The Intel Xeon Phi (Codename: MIC - Many Integrated Core) is an interesting HPC hardware platform. While it is not in production yet, there are already lots of porting and optimization work done for Xeon Phi. In the beginning of this year, we also started the conversation with Intel - we wanted to make sure that Open Grid Scheduler/Grid Engine works in the Xeon Phi environment as we have received requests for Xeon Phi support at SC11.
While a lot of information is still under NDA, there are already lots of papers published on the Internet, and even Intel engineers themselves have already disclosed information about the Xeon Phi architecture and programming models. For example, by now, it is widely known that Xeon Phi runs an embedded Linux OS image on the board - and in fact the users can log onto the board and use it as a multi-core Linux machine.
One Xeon Phi execution model is the more traditional offload execution model, where
applications running on the host processors offload sections of code to
the Xeon Phi accelerator. Note that Intel also defines the Language
Extensions for Offload (LEO) compiler directives to ease porting. And yet with the standalone execution model, users execute code directly and natively on the board, and the host processors are not involved in the computation.
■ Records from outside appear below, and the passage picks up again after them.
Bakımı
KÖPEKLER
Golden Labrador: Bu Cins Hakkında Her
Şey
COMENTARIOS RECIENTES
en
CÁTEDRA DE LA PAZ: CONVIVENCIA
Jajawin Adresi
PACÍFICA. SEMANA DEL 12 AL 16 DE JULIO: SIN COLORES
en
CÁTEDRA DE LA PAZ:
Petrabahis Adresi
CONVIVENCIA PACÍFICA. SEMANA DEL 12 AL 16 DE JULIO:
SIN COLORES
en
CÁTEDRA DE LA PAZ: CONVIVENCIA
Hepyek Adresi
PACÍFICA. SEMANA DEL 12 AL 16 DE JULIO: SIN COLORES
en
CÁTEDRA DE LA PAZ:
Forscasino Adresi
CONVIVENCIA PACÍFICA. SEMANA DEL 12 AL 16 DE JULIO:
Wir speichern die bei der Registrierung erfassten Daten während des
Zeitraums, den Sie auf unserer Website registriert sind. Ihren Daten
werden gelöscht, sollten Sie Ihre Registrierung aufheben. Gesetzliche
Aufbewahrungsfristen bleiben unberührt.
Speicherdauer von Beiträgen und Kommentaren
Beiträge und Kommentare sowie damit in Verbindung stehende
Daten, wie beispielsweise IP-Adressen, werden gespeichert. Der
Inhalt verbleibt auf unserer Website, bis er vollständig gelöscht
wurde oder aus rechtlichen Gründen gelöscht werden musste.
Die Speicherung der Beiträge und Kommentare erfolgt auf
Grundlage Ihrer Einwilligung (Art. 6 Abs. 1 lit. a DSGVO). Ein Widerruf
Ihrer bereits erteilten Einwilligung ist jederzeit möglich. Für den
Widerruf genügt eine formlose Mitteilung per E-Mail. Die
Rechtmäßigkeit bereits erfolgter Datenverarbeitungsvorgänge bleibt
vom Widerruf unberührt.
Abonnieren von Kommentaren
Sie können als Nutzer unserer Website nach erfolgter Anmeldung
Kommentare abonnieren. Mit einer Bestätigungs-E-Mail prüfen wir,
Open Grid Scheduler/Grid Engine can be easily configured to handle the offload execution model, as the Xeon Phi used this way is very similar to a GPU device. Grid Engine can easily schedule jobs to the hosts that have Xeon Phi boards, and Grid Engine can make sure that the hardware resources are not oversubscribed. Yet the standalone execution model is more interesting, it is the Linux OS environment that most HPC users are familar with, but it adds a level of indirection to job execution. We don't have the design finalized yet, as the software environment is not released to the public, but our plan is to support both execution models in a future version of Open Grid Scheduler/Grid Engine.